Much of the earth’s water has a salt content that
is too
high for human consumption or agricultural use. Enhanced oil recovery
operations generate massive volumes of produced water waste with a
high mineral content that can substantially exacerbate water distress.
Current deionization techniques such as reverse osmosis function by
removing the water (majority phase) from the salt (minority phase)
and are thus exceedingly energy-intensive. Furthermore, these methods
are limited in their ability to selectively extract high-value ions
from produced water waste and brine streams. Hybrid capacitive deionization
holds promise for enabling both desalination and resource recovery.
In this work, we demonstrate the construction of a hybrid capacitive
deionization cell that makes use of tunnel-structured ζ-V2O5 as a redox-active positive electrode material.
By augmenting surface adsorption with Faradaic insertion processes,
a 50% improvement in the ion removal capacity for K and Li ions is
obtained as compared to a capacitive high-surface-area carbon electrode.

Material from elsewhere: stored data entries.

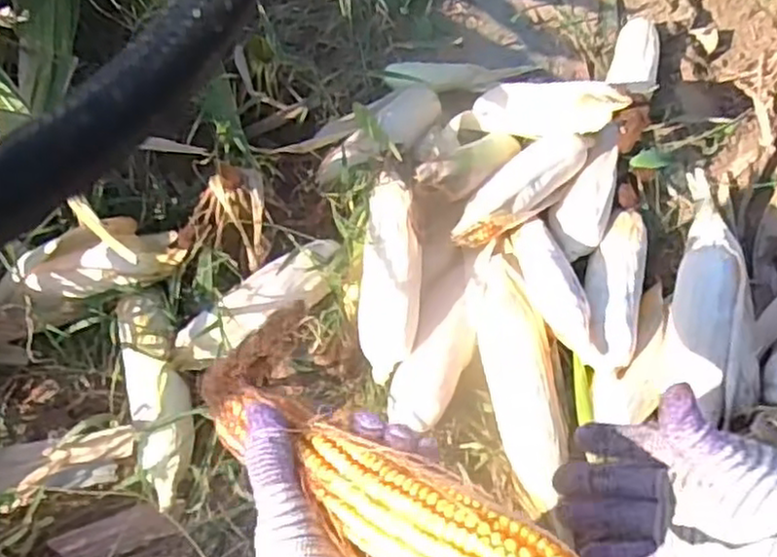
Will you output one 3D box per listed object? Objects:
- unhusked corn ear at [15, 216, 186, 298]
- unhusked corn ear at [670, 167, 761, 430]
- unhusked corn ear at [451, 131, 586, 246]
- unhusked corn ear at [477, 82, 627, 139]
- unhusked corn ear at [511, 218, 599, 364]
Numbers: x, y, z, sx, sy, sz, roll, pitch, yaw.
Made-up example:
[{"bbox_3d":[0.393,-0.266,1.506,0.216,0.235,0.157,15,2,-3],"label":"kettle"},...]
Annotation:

The extracted ions are accommodated in surface sites and interstitial
sites within the one-dimensional tunnel framework of ζ-V2O5. The kinetics of ion removal depend on the free
energy of hydration, which governs the ease of desolvation at the
electrode/electrolyte interface. The overall ion removal capacity
additionally depends on the solid-state diffusion coefficient. ζ-V2O5 positive electrodes show substantial selectivity
for Li+ removal from mixed flow streams and enrichment
of the Li-ion concentration from produced water waste derived from
the Permian Basin.